L’audience reprend avec le témoignage du Dr Damien Subtil, expert en gynécologie.

Le docteur explique qu’il a été surpris en rencontrant Dominique « C’était le contraire du monstre que j’avais entendu parler »

Le Dr Subtil dit qu’il a été frappé par le mauvais accueil fait à D lors de son 1er accouchement. « ça m’a révolté, mais pas étonné »

Le Dr Subtil sort un peu de son rapport. Il présente des excuses à D au nom du corps médical. « On lui a fait du mal », affirme-t-il.

« Pour moi, le mauvais accueil lors de son premier accouchement a été central », estime le docteur Subtil.

« La parole rapportée par Dominique m’a révolté mais ne m’a pas étonné ». Le docteur évoque « la maltraitance dans les hôpitaux »

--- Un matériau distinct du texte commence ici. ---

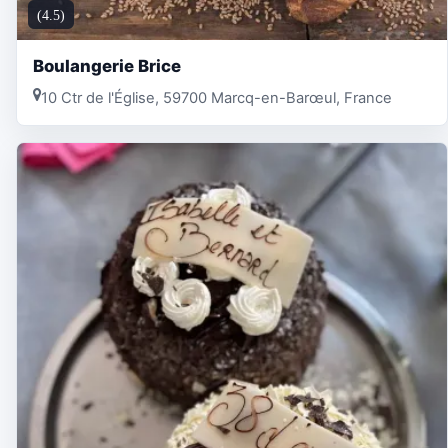
(4.5)
Boulangerie Brice
10 Ctr de l'Église, 59700 Marcq-en-Barœul, France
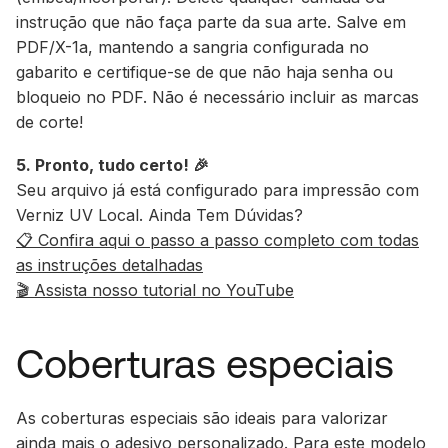
instrução que não faça parte da sua arte. Salve em
PDF/X-1a, mantendo a sangria configurada no
gabarito e certifique-se de que não haja senha ou
bloqueio no PDF. Não é necessário incluir as marcas
de corte!
5. Pronto, tudo certo! 🎉
Seu arquivo já está configurado para impressão com
Verniz UV Local. Ainda Tem Dúvidas?
📋 Confira aqui o passo a passo completo com todas
as instruções detalhadas
🎬 Assista nosso tutorial no YouTube
Coberturas especiais
As coberturas especiais são ideais para valorizar
ainda mais o adesivo personalizado. Para este modelo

Le docteur humaniste « sort de son domaine » et « s’excuse du mal fait » à Mme au nom du corps médical…

Un expert gynéco est « persuadé » que mme a vécu un réel traumatisme lors de son premier accouchement

« J’ai compris que madame était dans une spirale infernale, même si je ne suis pas psy », dit le gynécologue.

C’est un rapport totalement engagé que livre le docteur Subtil.

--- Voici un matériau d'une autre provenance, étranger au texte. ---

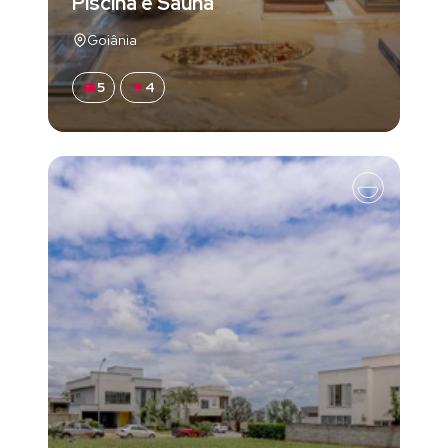
Piscina e Sauna
Goiânia
5
4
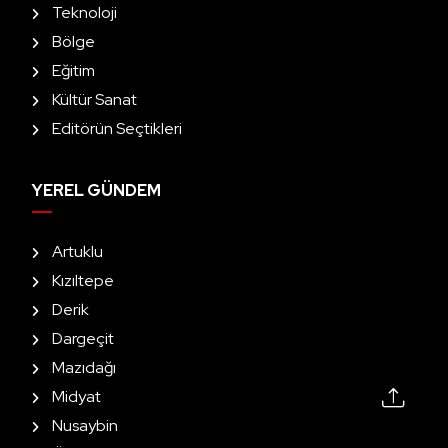
Teknoloji
Bölge
Eğitim
Kültür Sanat
Editörün Seçtikleri
YEREL GÜNDEM
Artuklu
Kızıltepe
Derik
Dargeçit
Mazıdağı
Midyat
Nusaybin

« Ce que dit le spécialiste lors de l’accouchement s’imprime en vous comme une certitude » dit l’expert à propos de D#cottrez

L’expert gynéco est certain que le cas est un déni de grossesse mais pas certain que son rapport (très) subjectif serve l’accusée

Dominique se tourne vers l’expert en gynécologie et esquisse un sourire, visiblement satisfaite de ce qu’il dit.

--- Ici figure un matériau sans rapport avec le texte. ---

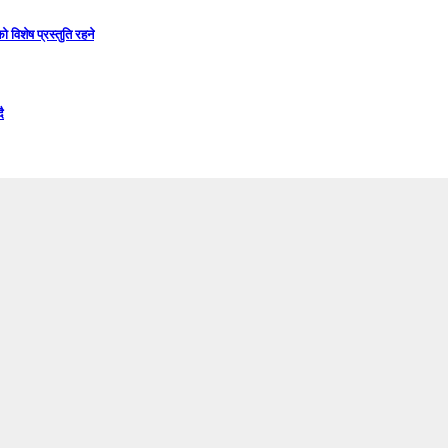
विशेष प्रस्तुति रहने
ै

Dominique a beaucoup pleuré pendant que le docteur parlait.

« C’est un compte-rendu déconcertant », relève la présidente. Le docteur n’a pas parlé de médical mais de psychologie.

L’expert Subtil revient sur cet épisode stupéfiant où D#cottrez accouche à l’hôpital où elle vient de faire un scanner mais nul ne voit rien

– « Vous nous dites, dire cela [remarques sur le poids] à ce moment-là, c’est pas bien ? »
– « C’est plus que pas bien… ça laisse des traces »

Pour le docteur Subtil, Dominique Cottrez a fait un déni de grossesse. Rappelons que l’expert est docteur, pas psychiatre.

Je voulais dire « gynécologue » à la place de « docteur », au temps pour moi. Vous suivez, c’est très bien 😉

Docteur expert en gynéco, docteur expert en psychiatrie, docteur expert en médecine légale. Tt le monde est docteur et expert

La douleur provoquée par l’accouchement est assimilée à la douleur ressentie lors de la section d’1doigt, nous apprend ce gynécologu

L’expert en gynécologie juge que l’attitude de la sage-femme pendant le premier accouchement de Dominique est « très malfaisante ».

« Sur 400 accouchements par mois, 2 à 3 femmes viennent sans jamais avoir consulté pendant leur grossesse », estime le Dr Subtil.

Me Berton : – « La chance de survie d’1enfant qui naît dans les WC, sans assistance médicale est moindre que ds un hôpital ? »
Le Dr: – « Oui »

Ce n’est pas vraiment son rôle, mais le Dr Subtil dit qu’après avoir connu l’histoire de Dominique , il comprend ses gestes

« C’est le 1er qui était terrible. Après elle n’a plus le choix, elle ne fait que répéter. Mais je pense qu’elle le fait à contre-cœur »

L’audience est suspendue et reprendra à 14h15.

L’audience est suspendue. Reprise à 14h15.